The primary type of ground truth used was expert reference method, specifically:

• HSV-2 Western blot (WB): Considered the gold standard for HSV-2 antibody detection. This was used across most population studies (expectant mothers, sexually active adults, low prevalence population, type specificity).
• Culture (infection): Used as a reference alongside Western blot for the "culture positives" study.
• CDC Panel: A characterized serum panel from the CDC, implying a highly validated ground truth.
• Previously FDA cleared HSV ELISAs and IFA IgG for taxonomically similar viruses: Used as initial screening/reference for the cross-reactivity study, with Western blot for discrepant analysis.

8. Sample Size for the Training Set

The document does not provide information about a "training set" for the HerpeSelect® 2 ELISA IgG assay. This assay is a diagnostic laboratory test, not an AI or machine learning algorithm that typically requires distinct training sets. The studies described are performance evaluations of the final, already developed assay.
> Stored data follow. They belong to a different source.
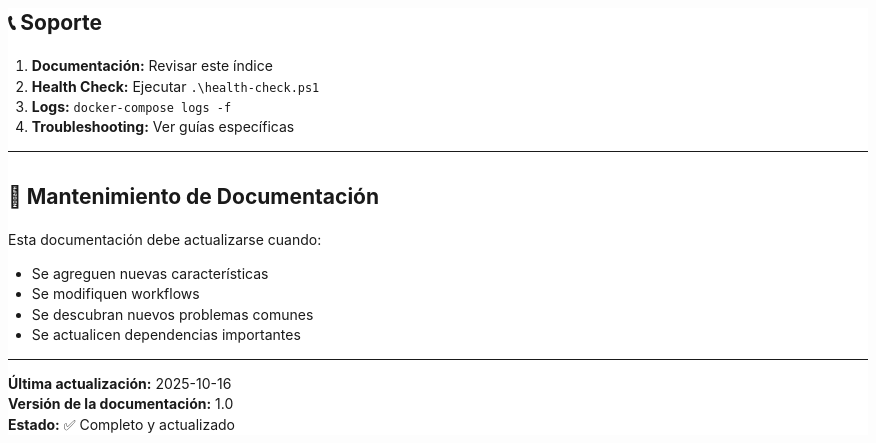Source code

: 
## 📞 Soporte

1. **Documentación:** Revisar este índice
2. **Health Check:** Ejecutar `.\health-check.ps1`
3. **Logs:** `docker-compose logs -f`
4. **Troubleshooting:** Ver guías específicas

---

## 🔄 Mantenimiento de Documentación

Esta documentación debe actualizarse cuando:
- Se agreguen nuevas características
- Se modifiquen workflows
- Se descubran nuevos problemas comunes
- Se actualicen dependencias importantes

---

**Última actualización:** 2025-10-16  
**Versión de la documentación:** 1.0  
**Estado:** ✅ Completo y actualizado
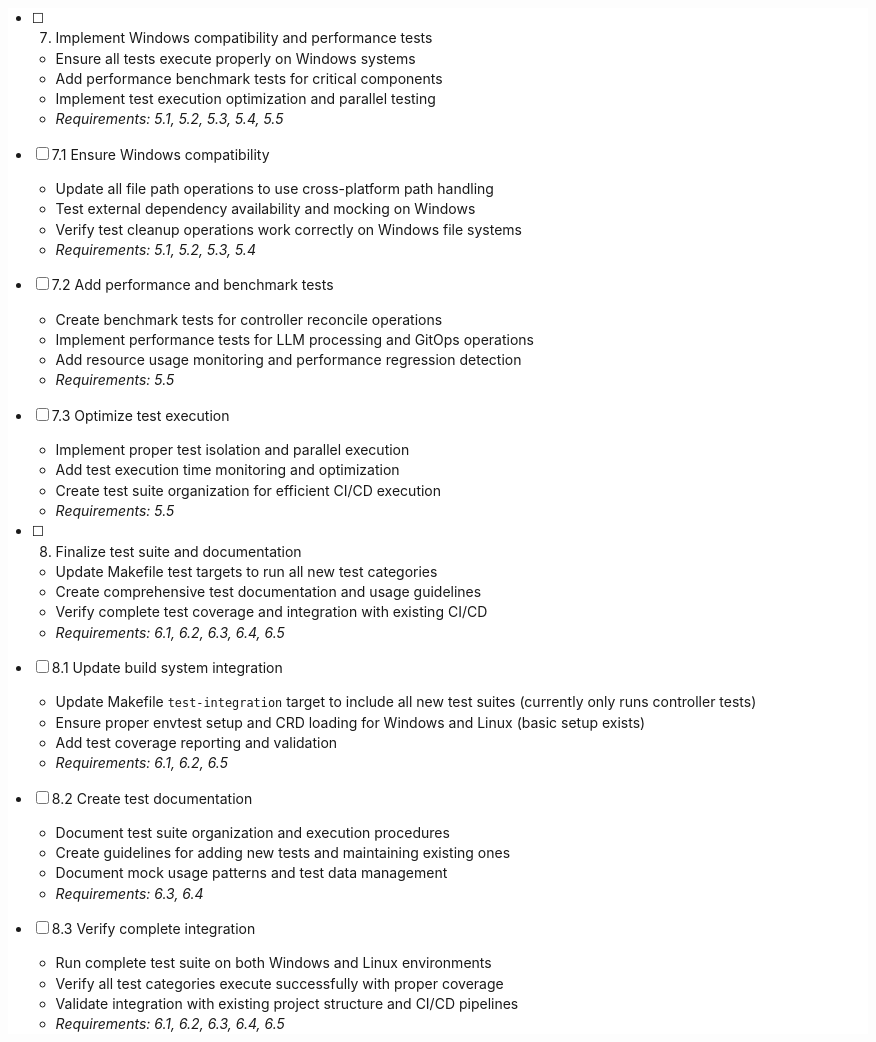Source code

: - [ ] 7. Implement Windows compatibility and performance tests
  - Ensure all tests execute properly on Windows systems
  - Add performance benchmark tests for critical components
  - Implement test execution optimization and parallel testing
  - _Requirements: 5.1, 5.2, 5.3, 5.4, 5.5_

- [ ] 7.1 Ensure Windows compatibility
  - Update all file path operations to use cross-platform path handling
  - Test external dependency availability and mocking on Windows
  - Verify test cleanup operations work correctly on Windows file systems
  - _Requirements: 5.1, 5.2, 5.3, 5.4_

- [ ] 7.2 Add performance and benchmark tests
  - Create benchmark tests for controller reconcile operations
  - Implement performance tests for LLM processing and GitOps operations
  - Add resource usage monitoring and performance regression detection
  - _Requirements: 5.5_

- [ ] 7.3 Optimize test execution
  - Implement proper test isolation and parallel execution
  - Add test execution time monitoring and optimization
  - Create test suite organization for efficient CI/CD execution
  - _Requirements: 5.5_

- [ ] 8. Finalize test suite and documentation
  - Update Makefile test targets to run all new test categories
  - Create comprehensive test documentation and usage guidelines
  - Verify complete test coverage and integration with existing CI/CD
  - _Requirements: 6.1, 6.2, 6.3, 6.4, 6.5_

- [ ] 8.1 Update build system integration
  - Update Makefile `test-integration` target to include all new test suites (currently only runs controller tests)
  - Ensure proper envtest setup and CRD loading for Windows and Linux (basic setup exists)
  - Add test coverage reporting and validation
  - _Requirements: 6.1, 6.2, 6.5_

- [ ] 8.2 Create test documentation
  - Document test suite organization and execution procedures
  - Create guidelines for adding new tests and maintaining existing ones
  - Document mock usage patterns and test data management
  - _Requirements: 6.3, 6.4_

- [ ] 8.3 Verify complete integration
  - Run complete test suite on both Windows and Linux environments
  - Verify all test categories execute successfully with proper coverage
  - Validate integration with existing project structure and CI/CD pipelines
  - _Requirements: 6.1, 6.2, 6.3, 6.4, 6.5_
9. How Ground Truth for the Training Set Was Established

As there is no mention of a "training set" for algorithm development in this context (the device is an ELISA assay rather than an AI/ML algorithm), the method for establishing ground truth for a training set is not applicable or described. The performance data presented refers to the test set or validation set of samples on which the device's accuracy was demonstrated.